Goal of the exercise
The result should be the full listing copied exactly, with no pictures in it.

Provided records
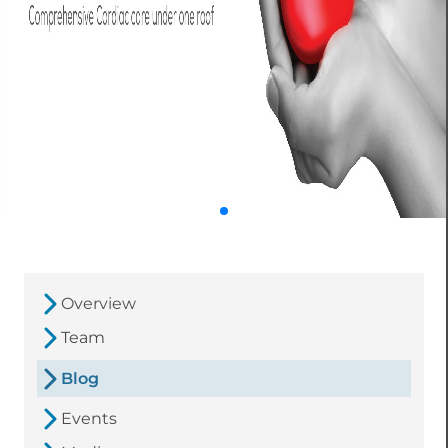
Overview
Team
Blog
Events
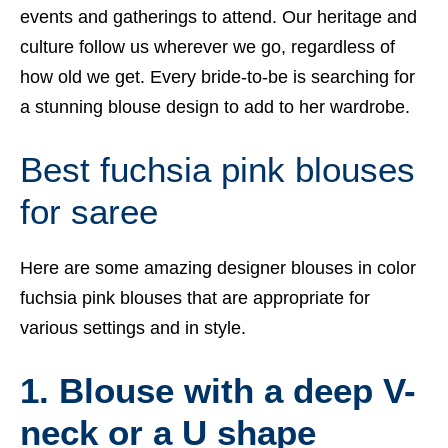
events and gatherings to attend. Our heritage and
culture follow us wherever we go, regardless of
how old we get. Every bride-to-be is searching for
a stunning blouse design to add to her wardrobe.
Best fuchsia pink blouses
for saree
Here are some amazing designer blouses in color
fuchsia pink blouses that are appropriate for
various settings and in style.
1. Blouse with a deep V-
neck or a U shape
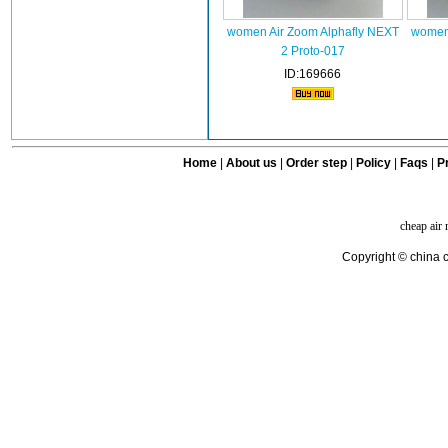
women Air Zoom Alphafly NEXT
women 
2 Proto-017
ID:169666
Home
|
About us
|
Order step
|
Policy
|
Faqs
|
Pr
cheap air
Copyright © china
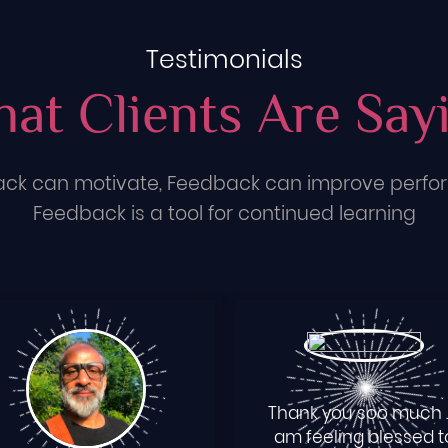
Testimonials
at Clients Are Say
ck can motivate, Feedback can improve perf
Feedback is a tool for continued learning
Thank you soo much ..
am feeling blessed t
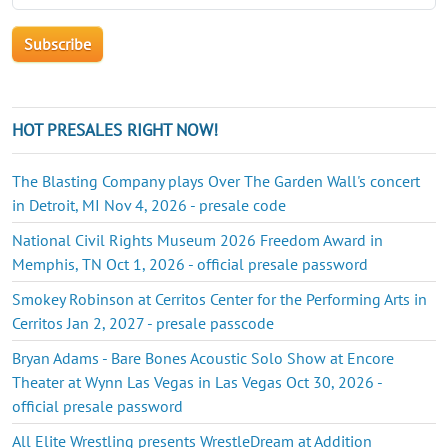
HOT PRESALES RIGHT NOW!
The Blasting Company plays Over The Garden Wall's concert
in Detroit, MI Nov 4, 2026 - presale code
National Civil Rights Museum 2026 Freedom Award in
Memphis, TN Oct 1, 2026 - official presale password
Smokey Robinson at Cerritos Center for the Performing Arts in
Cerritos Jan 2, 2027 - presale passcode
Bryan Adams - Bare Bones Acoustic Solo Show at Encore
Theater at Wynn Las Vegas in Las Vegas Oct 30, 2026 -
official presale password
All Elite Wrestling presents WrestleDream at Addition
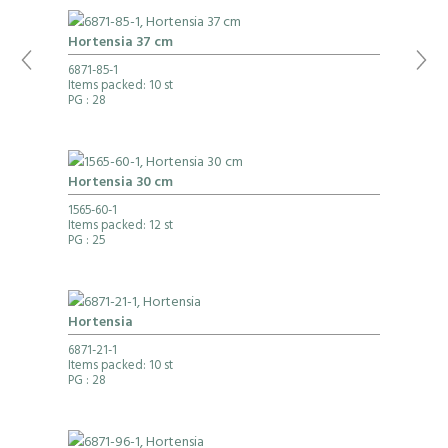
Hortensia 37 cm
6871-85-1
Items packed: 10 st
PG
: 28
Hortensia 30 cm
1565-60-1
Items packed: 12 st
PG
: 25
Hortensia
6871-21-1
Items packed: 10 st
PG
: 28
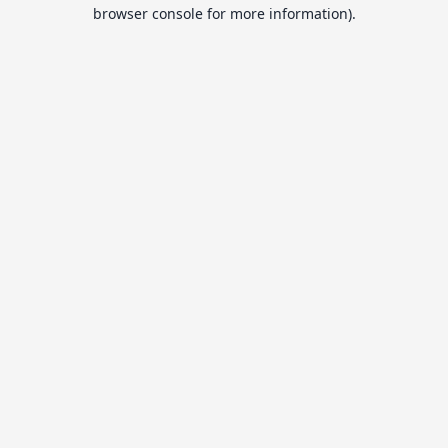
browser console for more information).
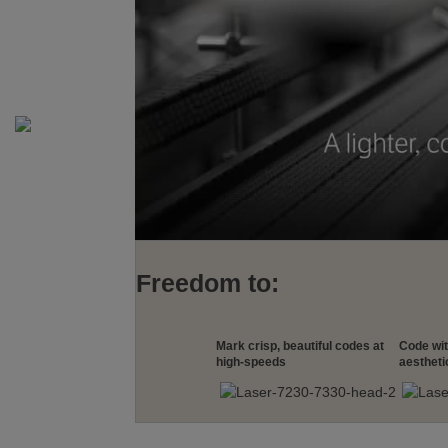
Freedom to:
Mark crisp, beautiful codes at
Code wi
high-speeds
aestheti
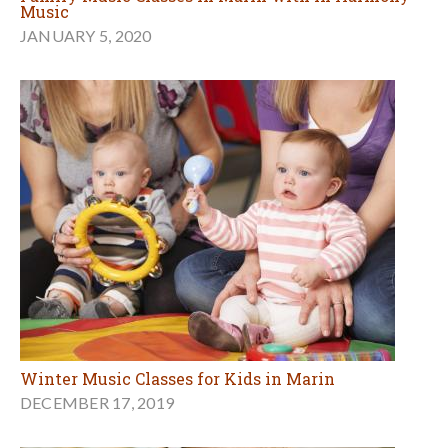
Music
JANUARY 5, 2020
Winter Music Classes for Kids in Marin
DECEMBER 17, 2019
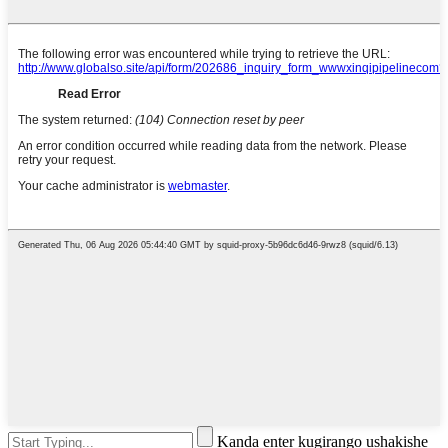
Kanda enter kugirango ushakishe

Response
Overview
Team
Blog
Events
events and gatherings to attend. Our heritage and
culture follow us wherever we go, regardless of
how old we get. Every bride-to-be is searching for
a stunning blouse design to add to her wardrobe.
Best fuchsia pink blouses
for saree
Here are some amazing designer blouses in color
fuchsia pink blouses that are appropriate for
various settings and in style.
1. Blouse with a deep V-
neck or a U shape
women Air Zoom Alphafly NEXT
women 
2 Proto-017
ID:169666
Home
|
About us
|
Order step
|
Policy
|
Faqs
|
Pr
cheap air
Copyright © china
Testimonials
at Clients Are Say
ck can motivate, Feedback can improve perf
Feedback is a tool for continued learning
Thank you soo much ..
am feeling blessed t
HOT PRESALES RIGHT NOW!
The Blasting Company plays Over The Garden Wall's concert
in Detroit, MI Nov 4, 2026 - presale code
National Civil Rights Museum 2026 Freedom Award in
Memphis, TN Oct 1, 2026 - official presale password
Smokey Robinson at Cerritos Center for the Performing Arts in
Cerritos Jan 2, 2027 - presale passcode
Bryan Adams - Bare Bones Acoustic Solo Show at Encore
Theater at Wynn Las Vegas in Las Vegas Oct 30, 2026 -
official presale password
All Elite Wrestling presents WrestleDream at Addition
Hortensia 37 cm
6871-85-1
Items packed: 10 st
PG
: 28
Hortensia 30 cm
1565-60-1
Items packed: 12 st
PG
: 25
Hortensia
6871-21-1
Items packed: 10 st
PG
: 28
browser console for more information).
Freedom to:
Mark crisp, beautiful codes at
Code wi
high-speeds
aestheti
Music
JANUARY 5, 2020
Winter Music Classes for Kids in Marin
DECEMBER 17, 2019
Kanda enter kugirango ushakishe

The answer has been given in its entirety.